I looked at my friends, they were both smiling to themselves like you do when it's Christmas and you've unwrapped the perfect gift. Not the forced smile you give the camera as you hold the prized possession high in the air, but the smile which beams out of you when you first see the gift as it emerges from the wrapping paper shrapnel.

Fast-forward to the end of the set and we find a new scenario. The silver haired dancing duo of mountainous man meat had departed! I could see! I sang, danced, and clapped along as I let myself get lost in the energy of the crowd and the beats of the music. It was a trip.

After playing an encore for two hours, the band found a level of harmony I rarely see. They were in a groove and didn't want it to end. The lead signer hopped off the wooden stage into the crowded floor of fans and walked among them, hugging one person after another. People swarmed him, but they didn't smother him. One at a time fans embraced their hero, and he embraced them. I felt my throat tighten as I watched him smile endlessly. Try as I may, I couldn't choke it down anymore. I felt my eyes become hot as salty tears emerged. What I saw was beautiful. It was love between people who have never met but were best-friends as they shared a moment. Even now I'm making ugly faces as I try to keep the tears pooling at the bottom of my eyes from making streaks down my face. Something was so pure about this interaction, so simple and genuine.

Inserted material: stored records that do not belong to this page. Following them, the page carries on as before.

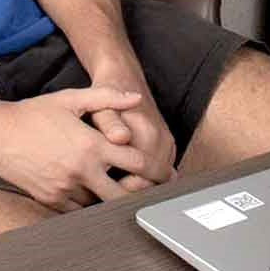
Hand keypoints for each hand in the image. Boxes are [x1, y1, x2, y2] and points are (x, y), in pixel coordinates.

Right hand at [0, 85, 171, 211]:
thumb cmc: (34, 113)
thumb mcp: (70, 99)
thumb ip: (106, 97)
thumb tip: (135, 97)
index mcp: (90, 145)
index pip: (136, 163)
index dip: (155, 167)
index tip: (164, 170)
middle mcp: (81, 170)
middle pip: (124, 194)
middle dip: (139, 192)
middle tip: (149, 189)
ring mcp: (66, 188)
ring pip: (101, 203)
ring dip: (111, 196)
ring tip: (119, 187)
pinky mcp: (52, 200)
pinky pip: (79, 209)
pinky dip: (88, 202)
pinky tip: (90, 189)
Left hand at [88, 64, 176, 191]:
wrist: (122, 76)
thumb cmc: (107, 92)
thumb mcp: (101, 104)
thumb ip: (110, 122)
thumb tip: (120, 138)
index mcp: (146, 133)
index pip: (141, 178)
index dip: (122, 190)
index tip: (105, 191)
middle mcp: (161, 140)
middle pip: (152, 182)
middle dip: (132, 192)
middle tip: (109, 194)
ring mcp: (166, 143)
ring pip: (158, 179)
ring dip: (140, 185)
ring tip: (117, 186)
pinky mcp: (167, 145)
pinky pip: (161, 170)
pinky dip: (147, 177)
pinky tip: (128, 177)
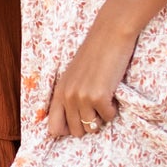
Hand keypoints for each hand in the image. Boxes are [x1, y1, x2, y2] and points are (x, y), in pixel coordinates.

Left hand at [44, 14, 136, 139]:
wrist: (110, 34)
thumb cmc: (95, 54)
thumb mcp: (73, 76)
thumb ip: (69, 96)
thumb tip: (75, 124)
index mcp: (59, 92)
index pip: (53, 128)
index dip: (67, 131)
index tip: (80, 122)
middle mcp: (68, 97)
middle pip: (76, 131)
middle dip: (89, 125)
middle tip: (97, 109)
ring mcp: (82, 97)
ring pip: (92, 127)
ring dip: (102, 118)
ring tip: (105, 100)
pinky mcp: (99, 97)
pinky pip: (109, 117)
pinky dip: (113, 110)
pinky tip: (113, 94)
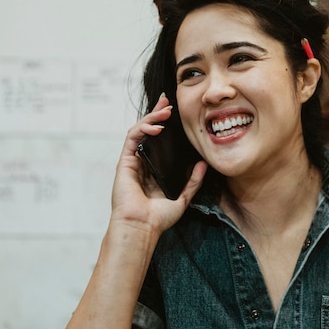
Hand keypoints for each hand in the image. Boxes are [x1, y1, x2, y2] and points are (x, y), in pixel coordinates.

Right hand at [110, 93, 207, 234]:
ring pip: (139, 131)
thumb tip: (203, 164)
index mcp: (153, 169)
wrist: (142, 227)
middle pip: (148, 131)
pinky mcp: (125, 162)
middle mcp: (142, 162)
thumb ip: (193, 181)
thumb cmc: (158, 218)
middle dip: (156, 113)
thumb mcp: (182, 198)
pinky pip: (132, 138)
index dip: (164, 124)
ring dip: (151, 117)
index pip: (159, 141)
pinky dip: (143, 128)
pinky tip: (157, 126)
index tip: (173, 111)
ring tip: (165, 110)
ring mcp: (132, 161)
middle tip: (167, 101)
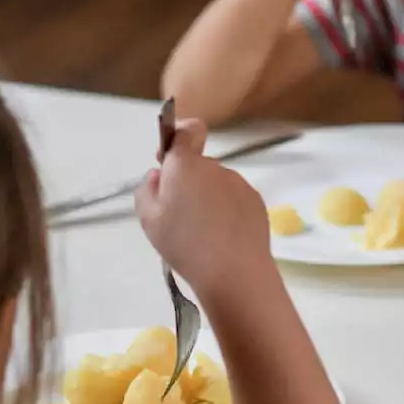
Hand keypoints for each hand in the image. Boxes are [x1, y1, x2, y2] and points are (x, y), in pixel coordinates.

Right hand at [135, 119, 272, 298]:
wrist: (234, 273)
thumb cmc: (185, 245)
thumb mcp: (149, 221)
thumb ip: (147, 190)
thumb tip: (158, 176)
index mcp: (185, 165)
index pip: (187, 130)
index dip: (177, 139)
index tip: (168, 163)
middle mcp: (214, 167)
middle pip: (198, 166)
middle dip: (188, 183)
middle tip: (179, 216)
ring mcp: (238, 184)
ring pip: (216, 184)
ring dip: (208, 199)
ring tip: (202, 234)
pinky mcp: (256, 202)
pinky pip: (234, 200)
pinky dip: (227, 212)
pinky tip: (222, 239)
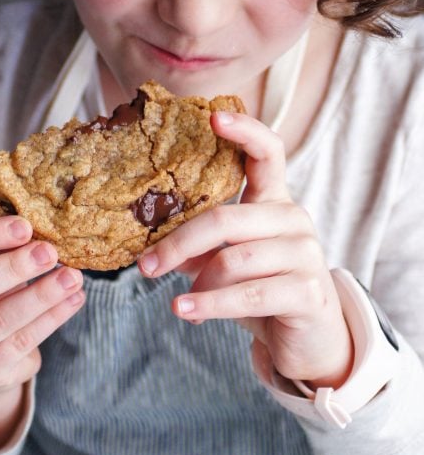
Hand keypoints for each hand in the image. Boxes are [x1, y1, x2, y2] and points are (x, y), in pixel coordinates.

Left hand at [138, 111, 352, 389]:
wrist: (309, 337)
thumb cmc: (263, 289)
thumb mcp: (227, 262)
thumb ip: (199, 246)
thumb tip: (149, 246)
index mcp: (273, 201)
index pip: (267, 152)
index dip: (244, 131)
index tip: (213, 117)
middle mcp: (293, 219)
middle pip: (226, 218)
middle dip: (178, 242)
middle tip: (144, 265)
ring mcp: (305, 254)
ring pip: (233, 260)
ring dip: (198, 283)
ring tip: (178, 302)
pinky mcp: (309, 291)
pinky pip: (249, 294)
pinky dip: (211, 305)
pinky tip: (186, 310)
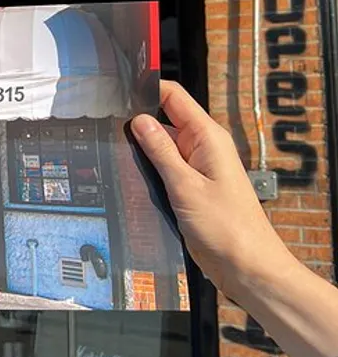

It made me wonder when was the last time I've had this? WHen was the last time I was genuine, vulnerable, and open? Was it to God? Does he even remember me anymore? I want His voice, not my own childish one, in my head. God's been speaking to me all the time. It's so hard because it hits and cuts through my protective layers of rationalization immediately. Soul felt guilt is something I can't argue against. When I hear truth, I can't argue against it.

Embrace indulgence

words echoing within my cerebrum, by choice:

She eyes me like a pisces when I am weak
I've been locked inside your heart-shaped box for weeks
I've been drawn into your magnet tar pit trap
I wish I could eat your cancer when you turn black

hey. wait. I got a new complaint.
forever in debt to your priceless advice
hey. wait. I got a new complaint.
forever in debt to your priceless advice

meat eating orchids forgive no one just yet
cut myself on anger hair and baby's breath
broken hymn of your highness, I'm left black
throw down your umbilical noose so I can climb right back

warfare for all ages

I care, I care not.

One decision: pursuit or abandonment, comfort or consolement. Answers are anything but simple, or existent.
Give me guidance in the immediately gratifying sense. Show me where to go right here, right now. In this brief moment, my eyes are open. Serve me in this window of attenuated opportunity. Bless me now, Bless me here. Meet me when and where I come to you. Let me not worship you but you worship me. Selfishness and narcism abide within, I want what I can't have and demand what I don't deserve.
I want your answers to my dilemmas. I can't wait, I can't be patient.